In so doing, it created a system that was even more unfair than either the missing exams or the teacher assessments that attempted to replace them. After all, both of those at least attempted to assess students' own performance. But the algorithm assessed a student's performance solely by reference to other, unrelated, people's performance, at a different time and in a different place. All the work that the students themselves put in counted for nothing. Even their own prior attainment was deliberately ignored:

It is important to note that neither through the standardisation process applied this year nor the use of cohort level predictions in a typical year, does a student’s individual prior attainment dictate their outcome in a subject. Measures of prior-attainment are only used to characterise and, therefore, predict for group relationships between students.

Those who designed this inhuman system thought they could behave like gods, deciding at the throw of a dice who should succeed and who should fail, and caring nothing for the young lives they would ruin. "If a few teenagers don't get their university places, too bad."

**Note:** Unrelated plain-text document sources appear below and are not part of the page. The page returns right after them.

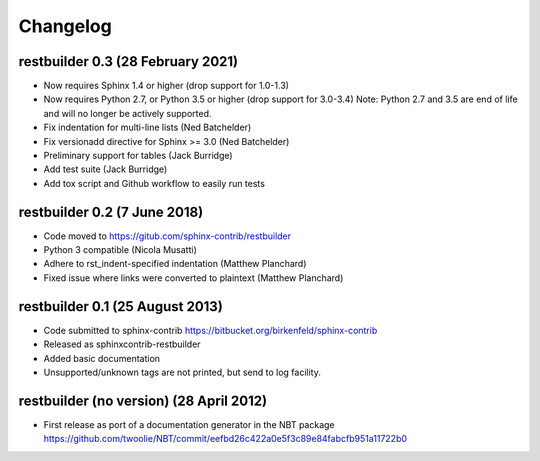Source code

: Changelog
=========

restbuilder 0.3 (28 February 2021)
----------------------------------
* Now requires Sphinx 1.4 or higher (drop support for 1.0-1.3)
* Now requires Python 2.7, or Python 3.5 or higher (drop support for 3.0-3.4)
  Note: Python 2.7 and 3.5 are end of life and will no longer be actively supported.
* Fix indentation for multi-line lists (Ned Batchelder)
* Fix versionadd directive for Sphinx >= 3.0 (Ned Batchelder)
* Preliminary support for tables (Jack Burridge)
* Add test suite (Jack Burridge)
* Add tox script and Github workflow to easily run tests

restbuilder 0.2 (7 June 2018)
--------------------------------
* Code moved to https://gitub.com/sphinx-contrib/restbuilder
* Python 3 compatible (Nicola Musatti)
* Adhere to rst_indent-specified indentation (Matthew Planchard)
* Fixed issue where links were converted to plaintext (Matthew Planchard)

restbuilder 0.1 (25 August 2013)
--------------------------------
* Code submitted to sphinx-contrib
  https://bitbucket.org/birkenfeld/sphinx-contrib
* Released as sphinxcontrib-restbuilder
* Added basic documentation
* Unsupported/unknown tags are not printed, but send to log facility.

restbuilder (no version) (28 April 2012)
-----------------------------------------
* First release as port of a documentation generator in the NBT package
  https://github.com/twoolie/NBT/commit/eefbd26c422a0e5f3c89e84fabcfb951a11722b0

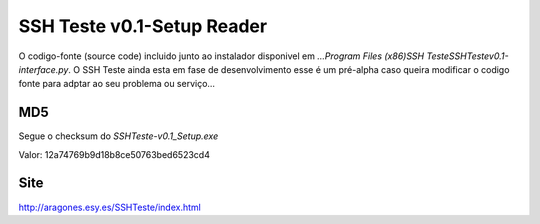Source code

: *******************************
**SSH Teste v0.1-Setup Reader**
*******************************

O codigo-fonte (source code) incluido junto ao instalador disponivel em *...\Program Files (x86)\SSH Teste\SSHTestev0.1-interface.py*. O SSH Teste ainda esta em fase de desenvolvimento esse é um pré-alpha caso queira modificar o codigo fonte para adptar ao seu problema ou serviço...

============
MD5
============
Segue o checksum do *SSHTeste-v0.1_Setup.exe* 

Valor: 12a74769b9d18b8ce50763bed6523cd4

.. image:: http://aragones.esy.es/SSHTeste/image.png 


============
Site
============

http://aragones.esy.es/SSHTeste/index.html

But they are not gods. They are our servants. And they need cutting down to size. This fiasco has ended unsatisfactorily, but at least no-one was killed. But it's not beyond the bounds of possibility that a future algorithm might make life or death decisions about individuals based on historical data not about them, but about other people deemed to be "like them". We must not go any further down this path. Let the examinations disaster serve as an awful warning. Never again should the designers of algorithms be given sole responsibility for making decisions about individuals that will change their lives forever.

Comments

RobinS25 August 2020 at 16:25
Excellent analysis thank your Frances. Cathy O'Neill cites a not dissimilar example in her book Weapons of Maths Destruction which I suspect you may have read.
Have passed your analysis to a peer in the Lords who is active and expert in this field. He is on the education case
James Peach27 August 2020 at 00:39
Thank you Frances. A fantastic post - am entirely in agreement that though the algorithm was a abject failure what is more worrying is what is says about the ethics of Ofqual. Good to see they u-turned. My only disappointment is that it seems like everyone in the DfE will lose their jobs before Gavin Williamson.
Simon Garrett28 August 2020 at 17:13
Thank you for a very thorough analysis. In my more simple minded view, as Dan Davies said (Guardian 15th August): "No statistical method in the world is going to be able to give you good results if the information you’re looking for is fundamentally not there in the dataset that you’re trying to extract it from." There is a seductive tendency is to assume that all big datasets contain hidden Truth that will inevitably be revealed if we give it enough pumelling. Alas: garbage in, garbage out.
Anonymous30 August 2020 at 20:35
I had hoped to avoid having to read the entire report. However, the presentation of the main equation here, and in all the other accounts I have seen, omits the basic information that I was used to seeing in statistical analyses when I was working. In particular:
What do the subscripts j and k denote? Is it the subject, the school, the grade, the student or some other things? Alternatively, is there a separate such equation for each subject and school; with j and k denoting yet other things?
Are the q and p (lower case) scalars or vectors?

Sorry if I am missing something that is obvious to everybody else! But, at present, I find it difficult to fully understand some relevant details.

Almar
Michael Baker5 September 2020 at 10:36
A very interesting analysis. Thanks for your work!
Ben Oldfield5 September 2020 at 19:51
The exams are to control the number of students going to university and not about assessing the student. As a cast in point the cost of the course for a medical doctor is expensive so much so that the students payment has the be supplemented by the government. That is why despite the huge shortage of doctors very few places are available.